In order to study the evolution in Homininae and to gain insight into the more recent selective events in specific lineages (human, chimpanzee, and gorilla lineages), we applied a population genetics-phylogenetics approach (gammaMap46) for ANK1, EPB41, EPB42, SLC4A1, SPTA1, and SPTB genes. Ancestral sequences were reconstructed by parsimony from the human, chimpanzee, gorilla, orangutan, gibbon, and macaque sequences.

For human analyses, genotype data from the Phase 1 of the 1000 Genomes Project were retrieved from the dedicated website (http://www.1000genomes.org/)45; in particular, SNP information were retrieved for individuals of three human populations: African (Yoruba), European, and East Asian (Chinese). For the chimpanzee and gorilla analyses, we used SNP information from 25 and 27 individuals, respectively44.

gammaMap uses intra-specific variation and inter-specific diversity to estimate the distribution of population-scaled selection coefficients (γ) along coding regions. The program classifies γ values into 12 categories, ranging from strongly beneficial (γ = 100) to inviable (γ = −500), with γ equal to 0 indicating neutrality. In the analysis, we assumed θ (neutral mutation rate per site), k (transitions/transversions ratio), and T (branch length) to vary among the gene following log-normal distributions. For p (the probability that adjacent codons share the same population-scaled selection coefficient) we assumed a uniform distribution. We set the neutral frequencies of non-STOP codons to 1/61. For population-scaled selection coefficients we considered a uniform Dirichlet distribution with the same prior weight for each selection class. For each gene, two Markov Chain Monte Carlo runs of 100,000 iterations each were run with a thinning interval of 10 iterations. Runs were compared to assess convergence and merged to obtain posterior probabilities. To be conservative, we declared a codon to be targeted by positive selection when the cumulative posterior probability of γ ≥ 1 was ≥0.80.

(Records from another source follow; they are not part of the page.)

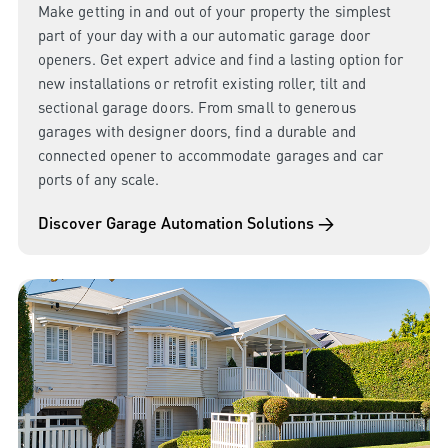
Make getting in and out of your property the simplest
part of your day with a our automatic garage door
openers. Get expert advice and find a lasting option for
new installations or retrofit existing roller, tilt and
sectional garage doors. From small to generous
garages with designer doors, find a durable and
connected opener to accommodate garages and car
ports of any scale.
Discover Garage Automation Solutions →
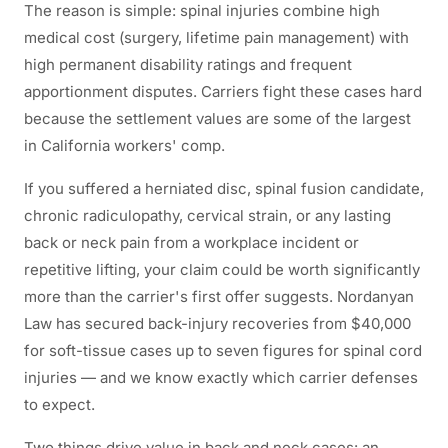
The reason is simple: spinal injuries combine high
medical cost (surgery, lifetime pain management) with
high permanent disability ratings and frequent
apportionment disputes. Carriers fight these cases hard
because the settlement values are some of the largest
in California workers' comp.
If you suffered a herniated disc, spinal fusion candidate,
chronic radiculopathy, cervical strain, or any lasting
back or neck pain from a workplace incident or
repetitive lifting, your claim could be worth significantly
more than the carrier's first offer suggests. Nordanyan
Law has secured back-injury recoveries from $40,000
for soft-tissue cases up to seven figures for spinal cord
injuries — and we know exactly which carrier defenses
to expect.
Two things drive value in back and neck cases: an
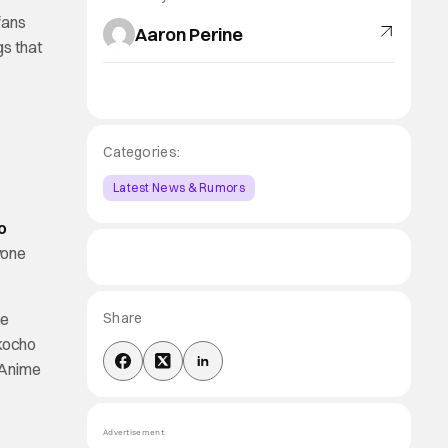
fans
Aaron Perine
gs that
Categories:
Latest News & Rumors
o
yone
he
Share
okocho
e Anime
Advertisement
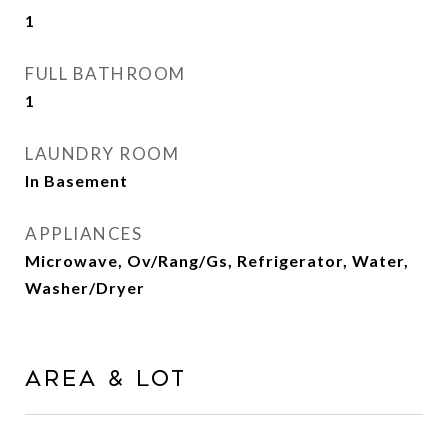
1
FULL BATHROOM
1
LAUNDRY ROOM
In Basement
APPLIANCES
Microwave, Ov/Rang/Gs, Refrigerator, Water,
Washer/Dryer
AREA & LOT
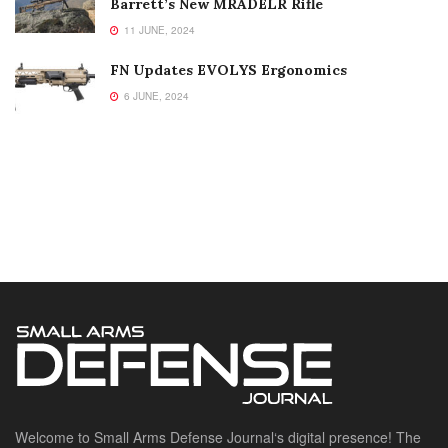
Barrett’s New MRADELR Rifle
11 JUNE, 2024
FN Updates EVOLYS Ergonomics
6 JUNE, 2024
Welcome to Small Arms Defense Journal‘s digital presence! The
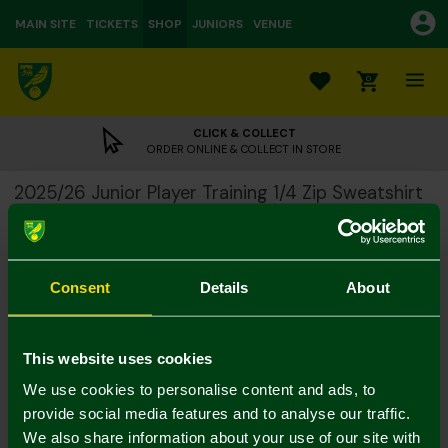
MAIN SITE
TICKETS
SHOP
JUNIORS
VENUE
0
CLICK & COLLECT
ORDER ONLINE & COLLECT IN STORE
2025/26 Junior Player Training 1/4 Zip Sweatshirt
£20.00
£50.00
Colour:
Consent
Details
About
Size Guide
Notify me when in stock
5-6Y
7-8Y
9-10Y
11-12
13-14Y
4-5Y
This website uses cookies
We use cookies to personalise content and ads, to
provide social media features and to analyse our traffic.
We also share information about your use of our site with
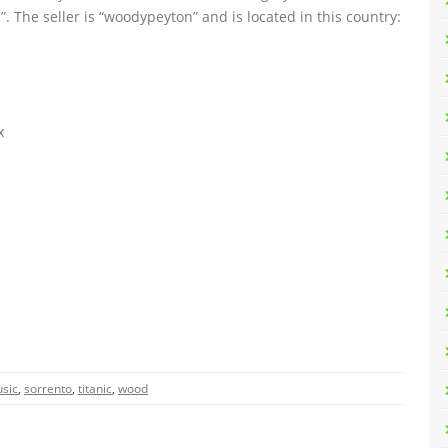
”. The seller is “woodypeyton” and is located in this country:
x
sic
,
sorrento
,
titanic
,
wood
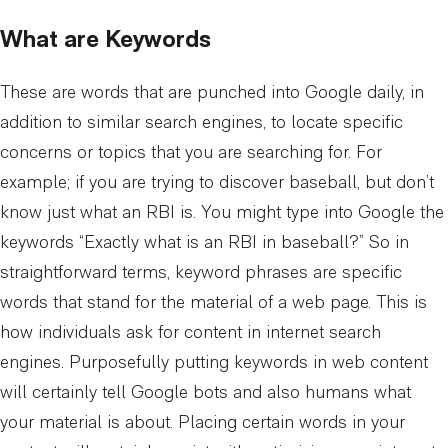
What are Keywords
These are words that are punched into Google daily, in
addition to similar search engines, to locate specific
concerns or topics that you are searching for. For
example; if you are trying to discover baseball, but don’t
know just what an RBI is. You might type into Google the
keywords “Exactly what is an RBI in baseball?” So in
straightforward terms, keyword phrases are specific
words that stand for the material of a web page. This is
how individuals ask for content in internet search
engines. Purposefully putting keywords in web content
will certainly tell Google bots and also humans what
your material is about. Placing certain words in your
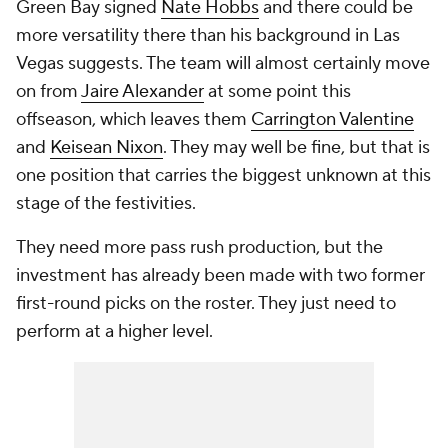
Green Bay signed
Nate Hobbs
and there could be
more versatility there than his background in Las
Vegas suggests. The team will almost certainly move
on from
Jaire Alexander
at some point this
offseason, which leaves them
Carrington Valentine
and
Keisean Nixon
. They may well be fine, but that is
one position that carries the biggest unknown at this
stage of the festivities.
They need more pass rush production, but the
investment has already been made with two former
first-round picks on the roster. They just need to
perform at a higher level.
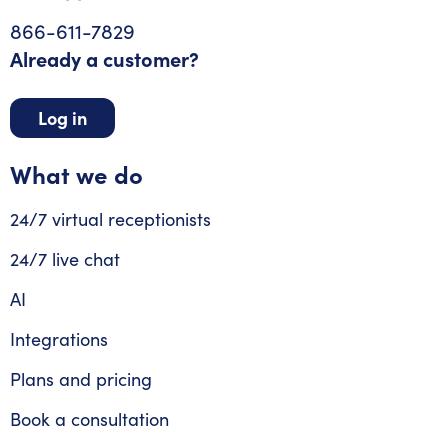
866-611-7829
Already a customer?
Log in
What we do
24/7 virtual receptionists
24/7 live chat
AI
Integrations
Plans and pricing
Book a consultation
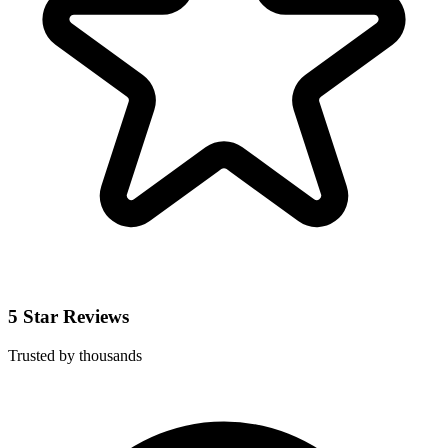
5 Star Reviews
Trusted by thousands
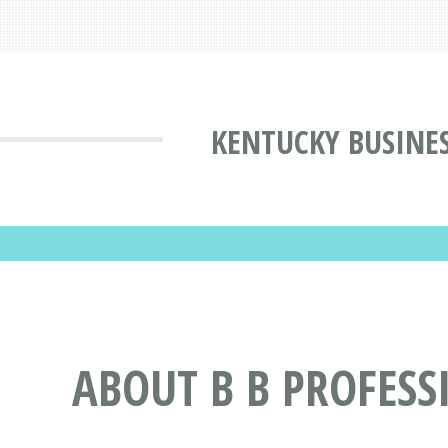
KENTUCKY BUSINE
ABOUT B B PROFESSI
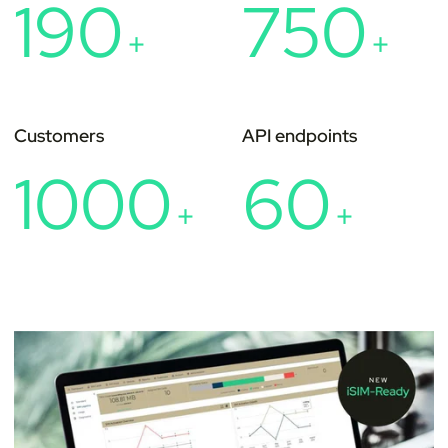
190
750
+
+
Customers
API endpoints
1000
60
+
+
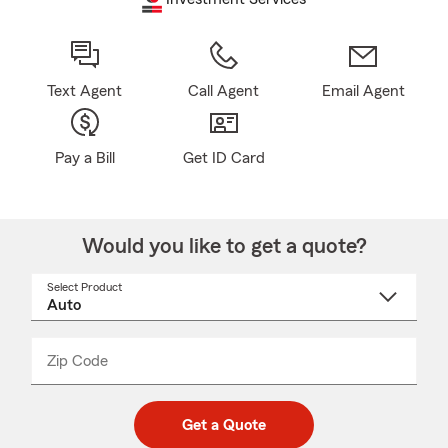
Text Agent
Call Agent
Email Agent
Pay a Bill
Get ID Card
Would you like to get a quote?
Select Product
Select
a
product
name
from
dropdown
Zip Code
Enter
Enter
_____
5
5
digit
digits
zip
Get a Quote
code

Purifying selection in humans

The strength of purifying selection was estimated using SnIPRE50, a tool that relies on the comparison of polymorphism and divergence data from synonymous and non-synonymous sites within genes. SnIPRE uses a generalized linear mixed model to represent the genome-wide variability among categories of mutations and to estimate its functional consequence. We estimated the degree of selective constraints at each gene using the f parameter, which is the proportion of non-synonymous mutation that are not deleterious.

The f parameter was estimated for each gene and for 14881 autosomal coding human genes used as reference.

SNP information were retrieved for individuals of all 1000 Genomes Project Phase 1 populations45. To evaluate divergence within genes, we used the liftOver tool to convert human GRCh37/hg19 genome coordinates to Pan troglodytes (CGSC 2.1.3/PanTro3) coordinates; we selected only genes that could be mapped onto chimpanzee genome (n = 14805).